Web data integration
From Wikipedia, the free encyclopedia
Web data integration (WDI) is the process of aggregating and managing data from different websites into a single, homogeneous workflow. This process includes data access, transformation, mapping, quality assurance and fusion of data. Data that is sourced and structured from websites is referred to as "web data". WDI is an extension and specialization of data integration that views the web as a collection of heterogeneous databases.
Data integration techniques in the context of the web, forms the foundation for businesses taking advantage of data available on the ever-increasing number of publicly-accessible websites.[1] Corporate spending on this area amounted to about USD 2.5bn in 2017, and it is expected that by 2020 the market will reach almost USD 7bn.[2]

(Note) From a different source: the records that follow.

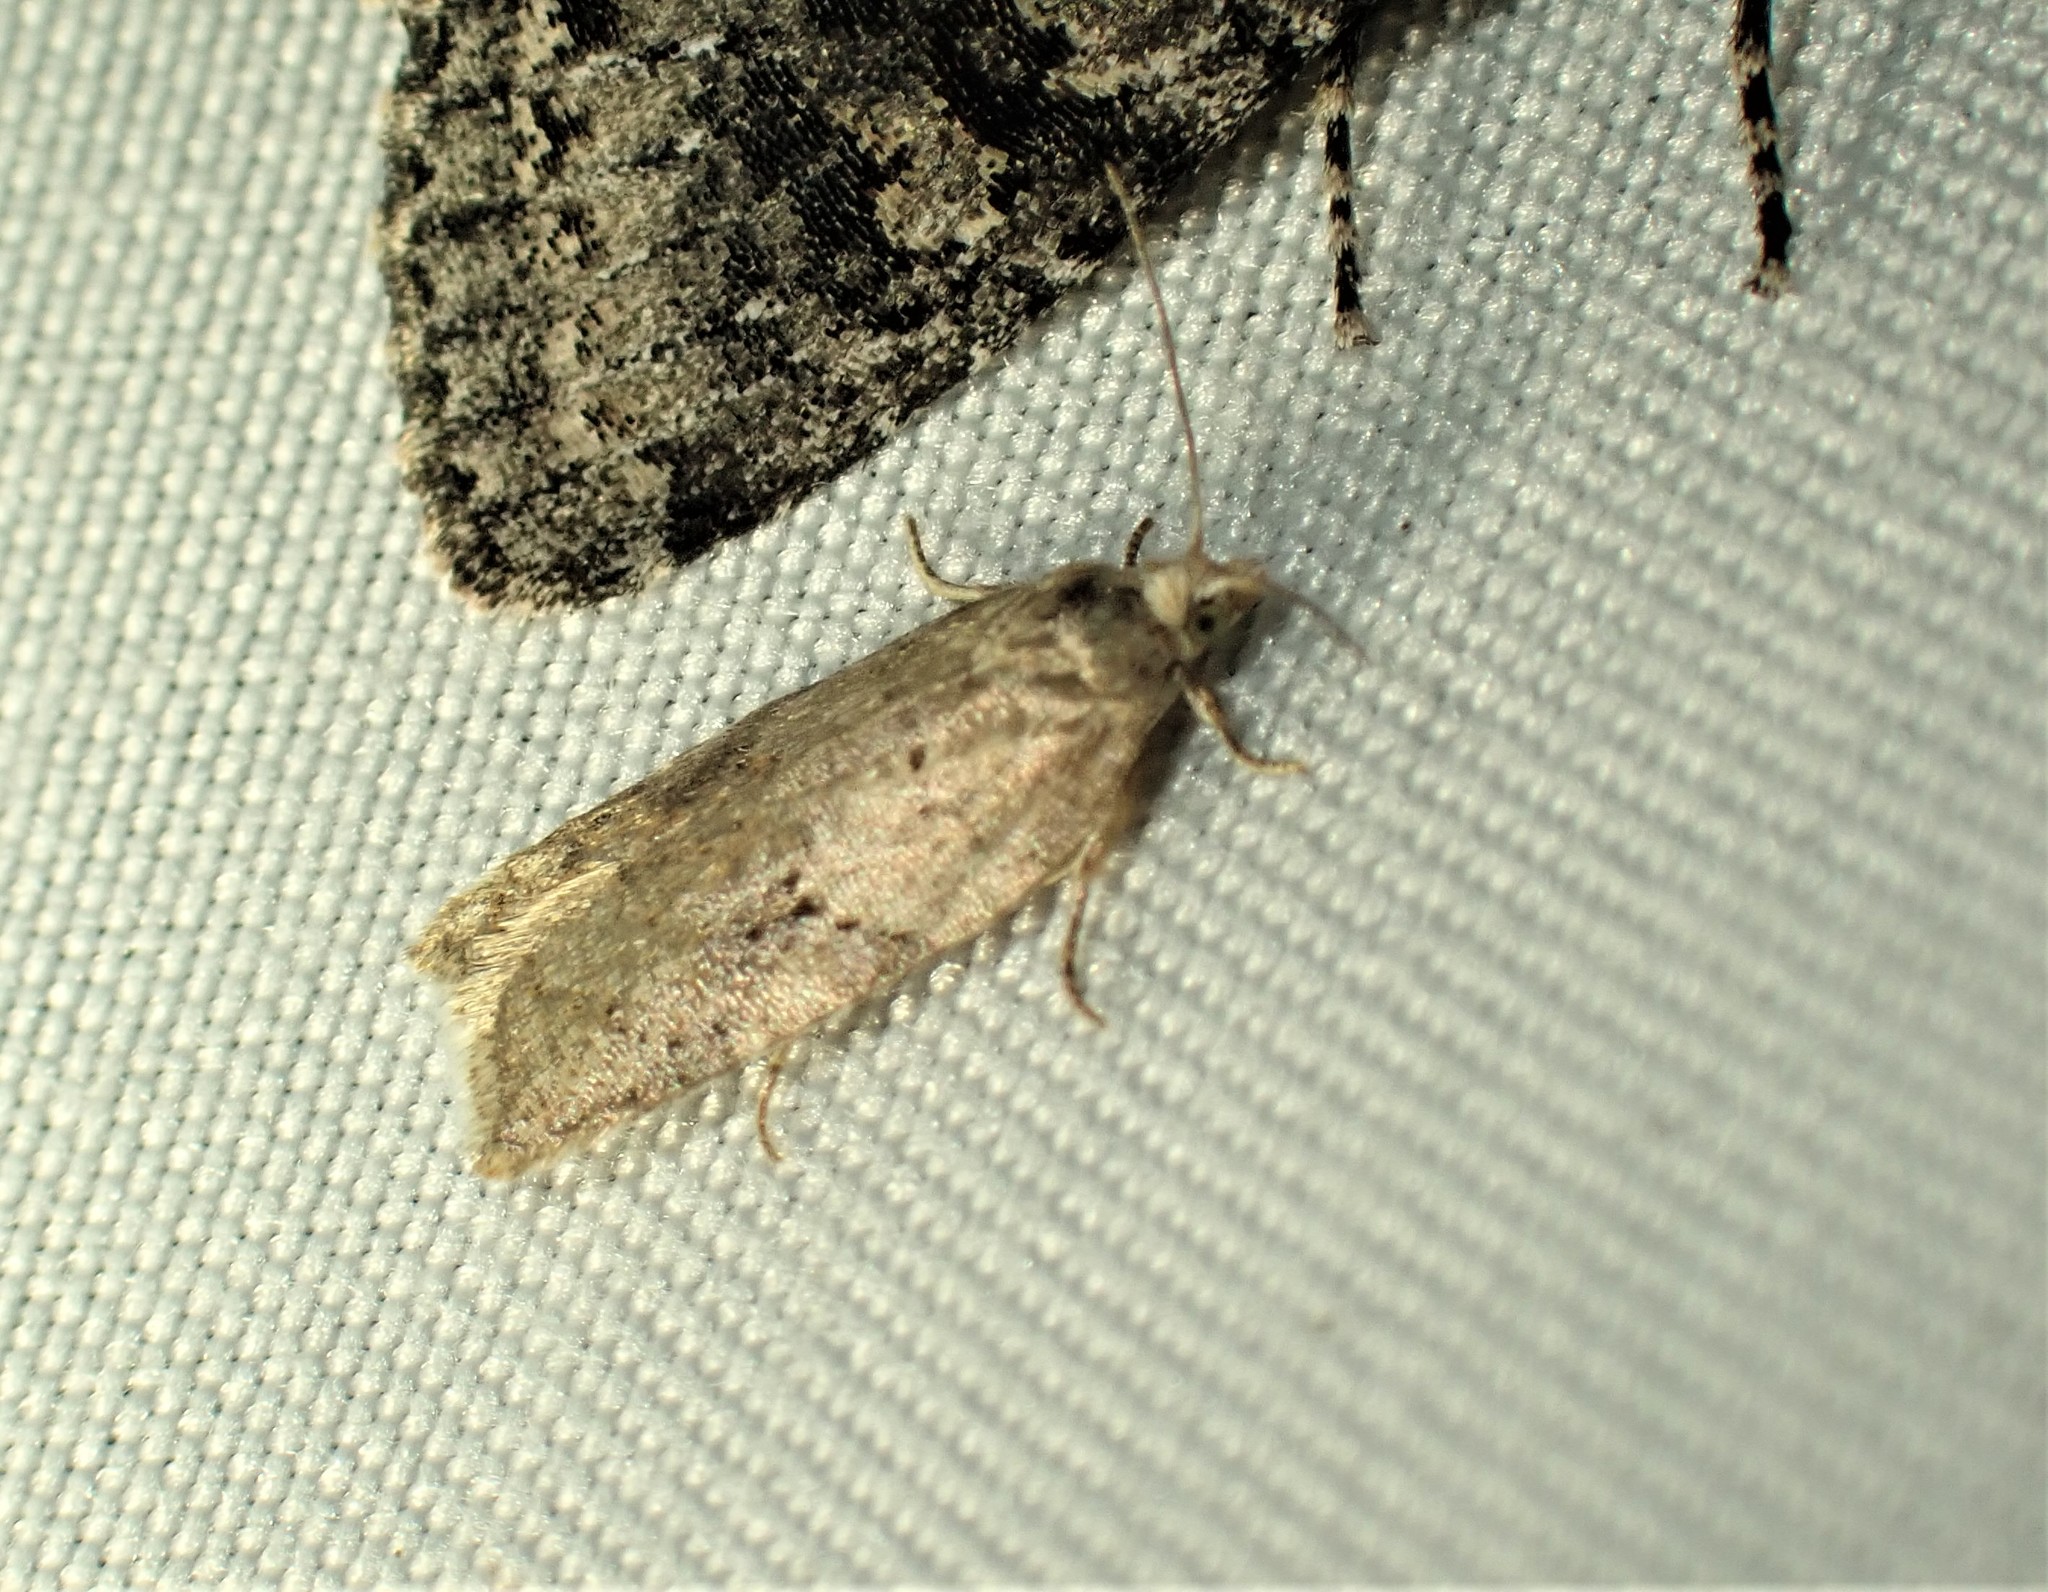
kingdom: Animalia
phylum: Arthropoda
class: Insecta
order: Lepidoptera
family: Tortricidae
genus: Acleris
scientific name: Acleris placidana
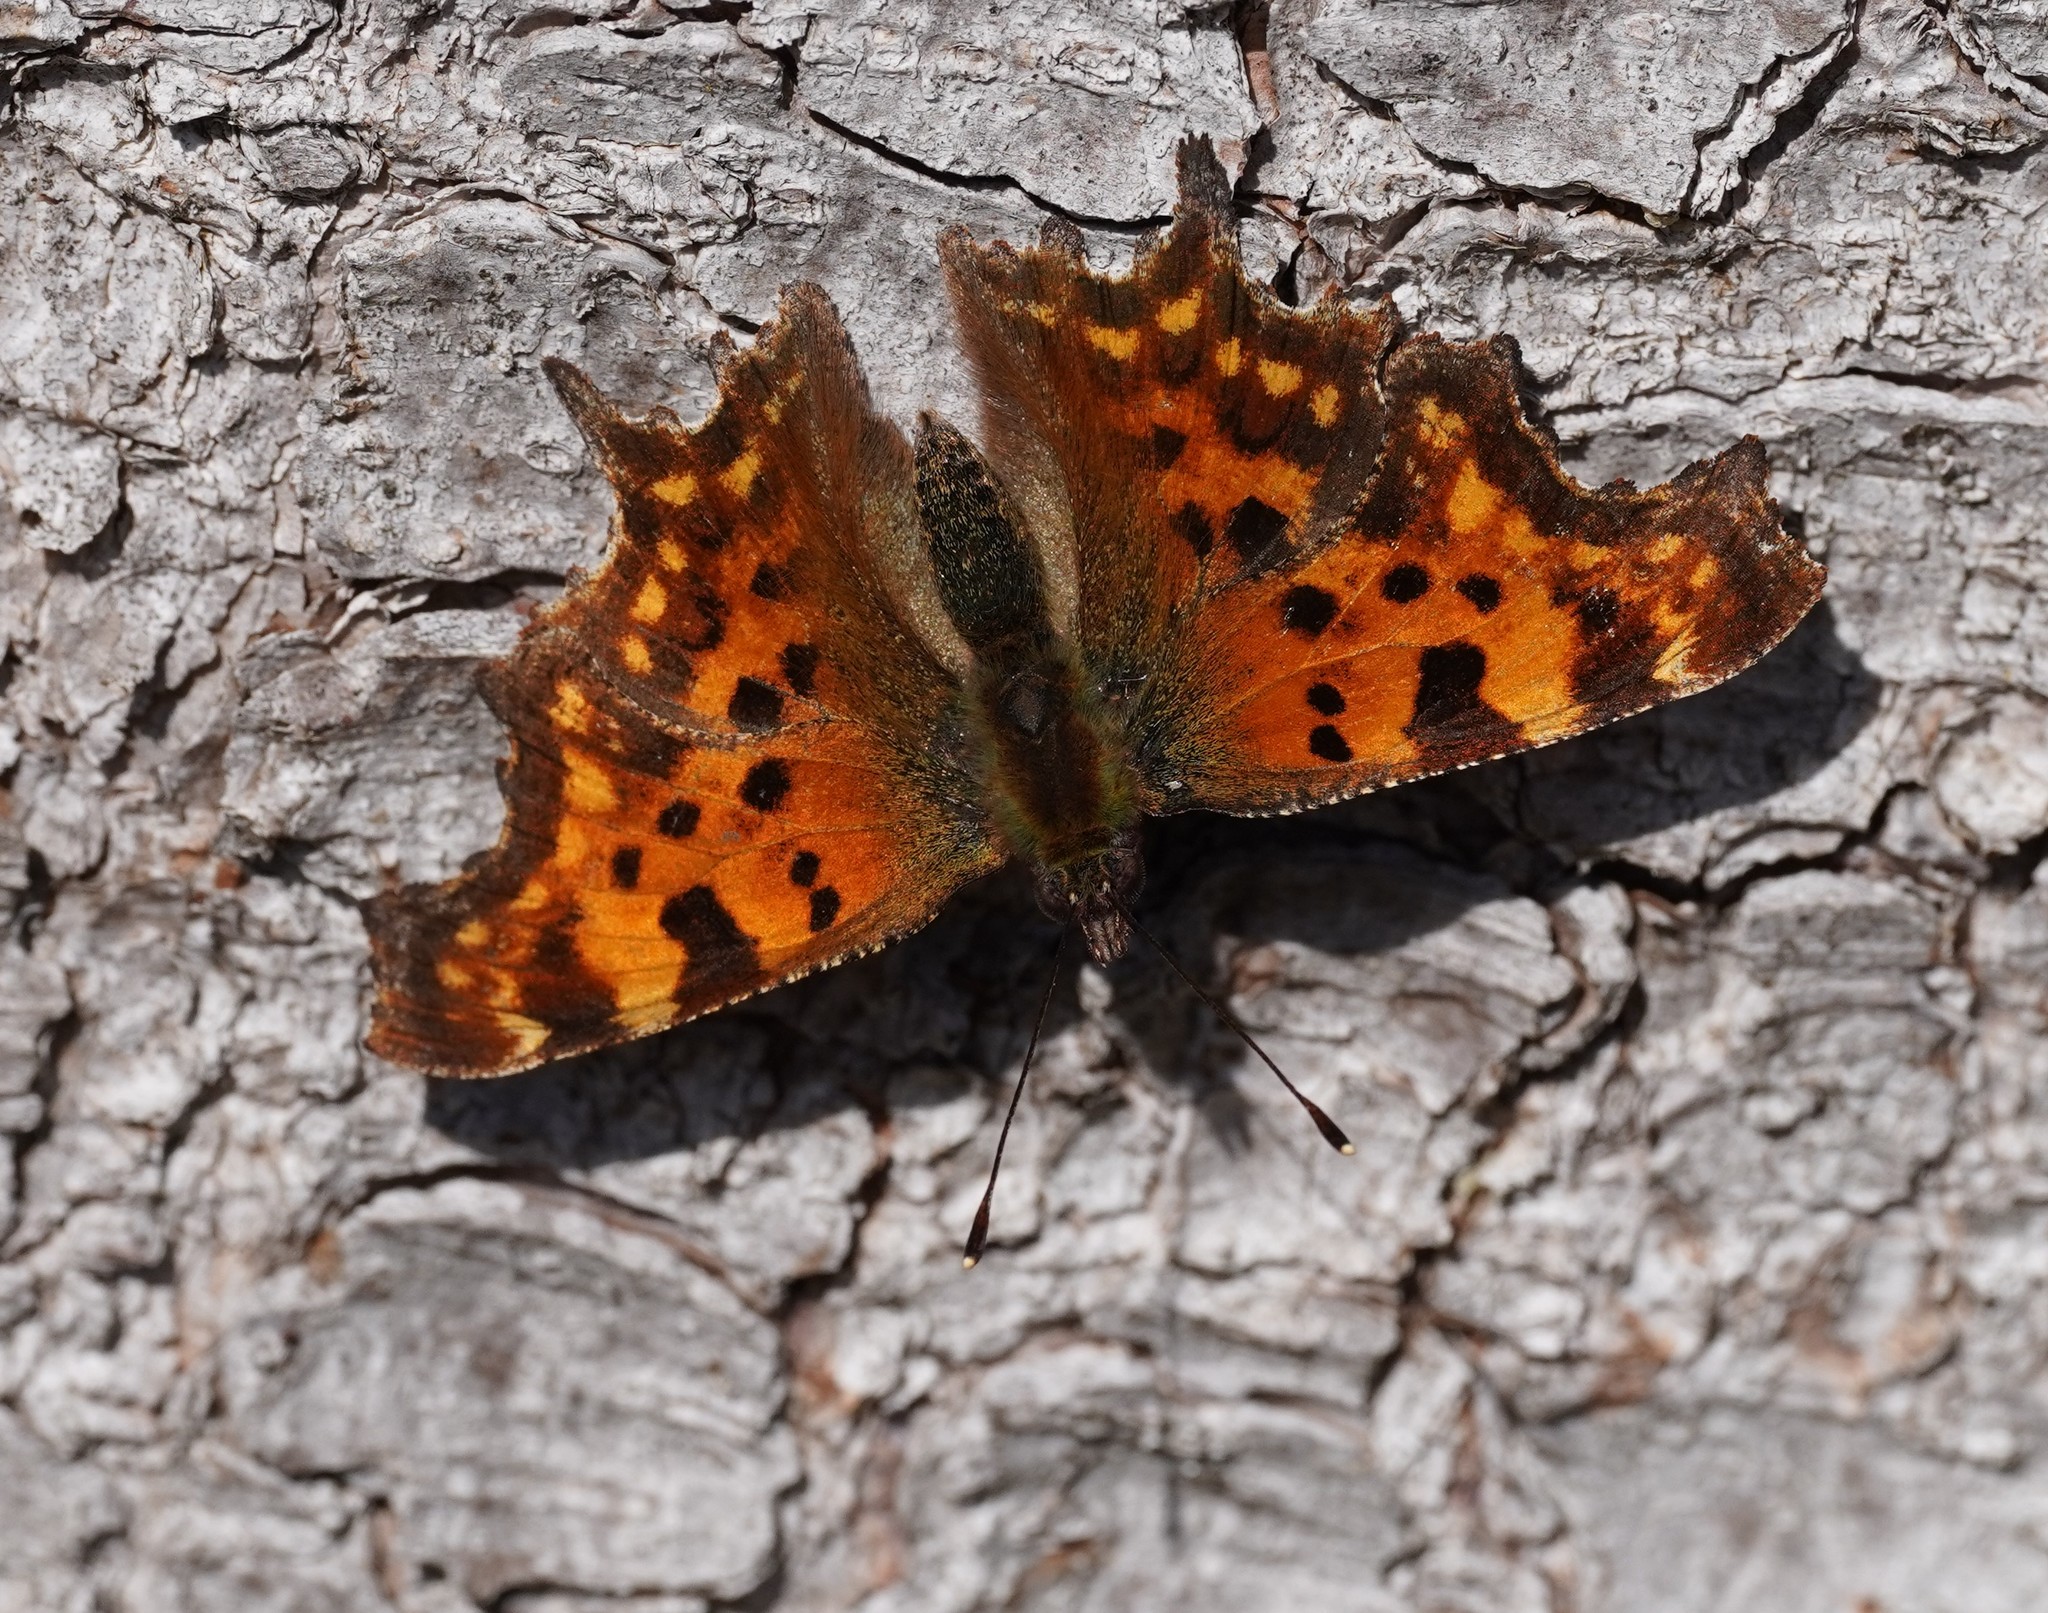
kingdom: Animalia
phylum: Arthropoda
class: Insecta
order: Lepidoptera
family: Nymphalidae
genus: Polygonia
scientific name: Polygonia c-album
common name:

Web data integration extends and specializes data integration to see the web as a collection of views of databases accessible over the web protocols, including, but not limited to:[3]
- Open data catalogs
- Government data catalogs
- Web applications and sites
- UI (web scraping)
- API
- The semantic web (SPARQL)
- HTML embedded structured data
- HTML data tables
- Spreadsheets
- PDFs
- Online encyclopedias
Data access and transformation
WDI has technical challenges different from data integration due to the data access and transformation required for the web data sources being often unstructured or semi-structured data without a standard query mechanism.